---------- Provided data ----------

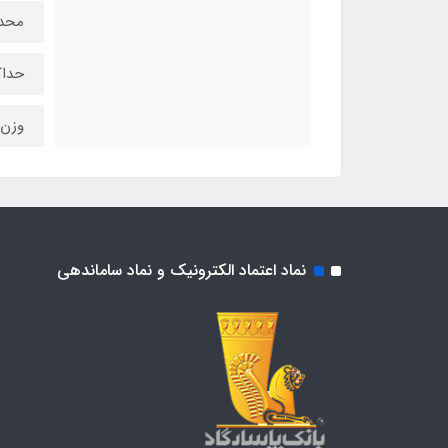
محدود
حداکث
وزن خ
نماد اعتماد الکترونیک و نماد ساماندهی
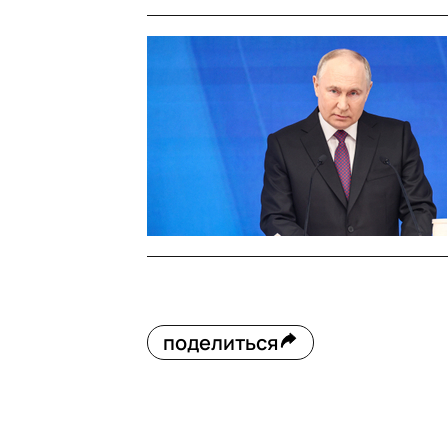
поделиться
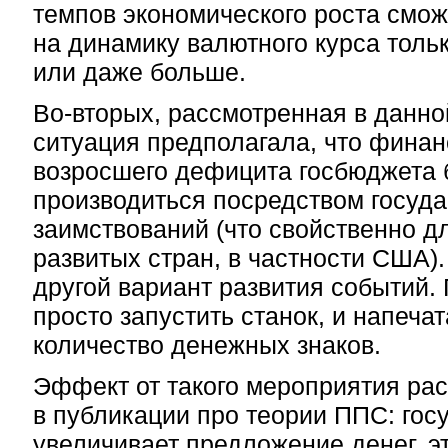
темпов экономического роста смож
на динамику валютного курса тольк
или даже больше.
Во-вторых,
рассмотренная в данно
ситуация предполагала, что фина
возросшего дефицита госбюджета 
производиться посредством госуд
заимствований (что свойственно д
развитых стран, в частности США)
другой вариант развития событий.
просто запустить станок, и напеча
количество денежных знаков.
Эффект от такого мероприятия ра
в публикации про теории ППС: гос
увеличивает предложение денег, э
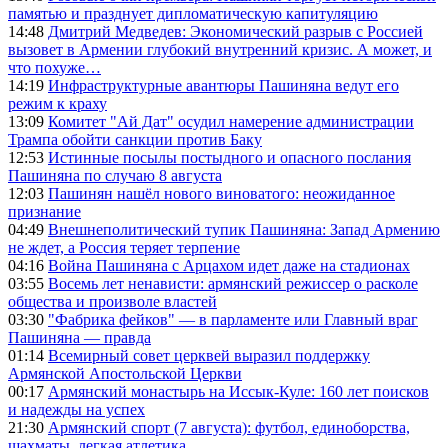
памятью и празднует дипломатическую капитуляцию
14:48
Дмитрий Медведев: Экономический разрыв с Россией
вызовет в Армении глубокий внутренний кризис. А может, и
что похуже…
14:19
Инфраструктурные авантюры Пашиняна ведут его
режим к краху
13:09
Комитет "Ай Дат" осудил намерение администрации
Трампа обойти санкции против Баку
12:53
Истинные посылы постыдного и опасного послания
Пашиняна по случаю 8 августа
12:03
Пашинян нашёл нового виноватого: неожиданное
признание
04:49
Внешнеполитический тупик Пашиняна: Запад Армению
не ждет, а Россия теряет терпение
04:16
Война Пашиняна с Арцахом идет даже на стадионах
03:55
Восемь лет ненависти: армянский режиссер о расколе
общества и произволе властей
03:30
"Фабрика фейков" — в парламенте или Главный враг
Пашиняна — правда
01:14
Всемирный совет церквей выразил поддержку
Армянской Апостольской Церкви
00:17
Армянский монастырь на Иссык-Куле: 160 лет поисков
и надежды на успех
21:30
Армянский спорт (7 августа): футбол, единоборства,
шахматы, легкая атлетика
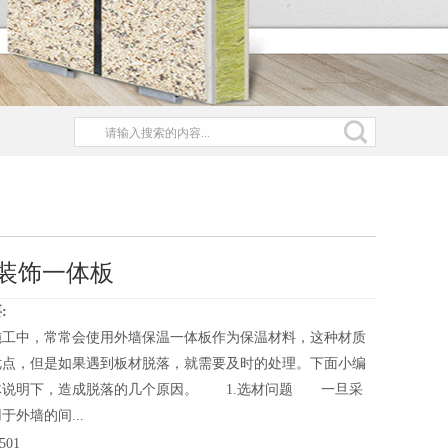
装饰一体板
:
施工中，常常会使用外墙保温一体板作为保温材料，这种材质
优点，但是如果遇到板材脱落，就需要及时的处理。下面小编
体说明下，造成脱落的几个原因。 1.选材问题 一旦采
于外墙的间...
501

----------

Instruction: Format the text from every row above as a numbered list, one line per item, skipping any blank lines. Leave the pictures out.

Exercise result:
1. محدود
2. حداکث
3. وزن خ
4. نماد اعتماد الکترونیک و نماد ساماندهی
5. поделиться
6. темпов экономического роста смож
7. на динамику валютного курса тольк
8. или даже больше.
9. Во-вторых,
10. рассмотренная в данно
11. ситуация предполагала, что фина
12. возросшего дефицита госбюджета 
13. производиться посредством госуд
14. заимствований (что свойственно д
15. развитых стран, в частности США)
16. другой вариант развития событий.
17. просто запустить станок, и напеча
18. количество денежных знаков.
19. Эффект от такого мероприятия ра
20. в публикации про теории ППС: гос
21. увеличивает предложение денег, э
22. памятью и празднует дипломатическую капитуляцию
23. 14:48
24. Дмитрий Медведев: Экономический разрыв с Россией
25. вызовет в Армении глубокий внутренний кризис. А может, и
26. что похуже…
27. 14:19
28. Инфраструктурные авантюры Пашиняна ведут его
29. режим к краху
30. 13:09
31. Комитет "Ай Дат" осудил намерение администрации
32. Трампа обойти санкции против Баку
33. 12:53
34. Истинные посылы постыдного и опасного послания
35. Пашиняна по случаю 8 августа
36. 12:03
37. Пашинян нашёл нового виноватого: неожиданное
38. признание
39. 04:49
40. Внешнеполитический тупик Пашиняна: Запад Армению
41. не ждет, а Россия теряет терпение
42. 04:16
43. Война Пашиняна с Арцахом идет даже на стадионах
44. 03:55
45. Восемь лет ненависти: армянский режиссер о расколе
46. общества и произволе властей
47. 03:30
48. "Фабрика фейков" — в парламенте или Главный враг
49. Пашиняна — правда
50. 01:14
51. Всемирный совет церквей выразил поддержку
52. Армянской Апостольской Церкви
53. 00:17
54. Армянский монастырь на Иссык-Куле: 160 лет поисков
55. и надежды на успех
56. 21:30
57. Армянский спорт (7 августа): футбол, единоборства,
58. шахматы, легкая атлетика
59. 装饰一体板
60. :
61. 施工中，常常会使用外墙保温一体板作为保温材料，这种材质
62. 优点，但是如果遇到板材脱落，就需要及时的处理。下面小编
63. 体说明下，造成脱落的几个原因。 1.选材问题 一旦采
64. 于外墙的间...
65. 501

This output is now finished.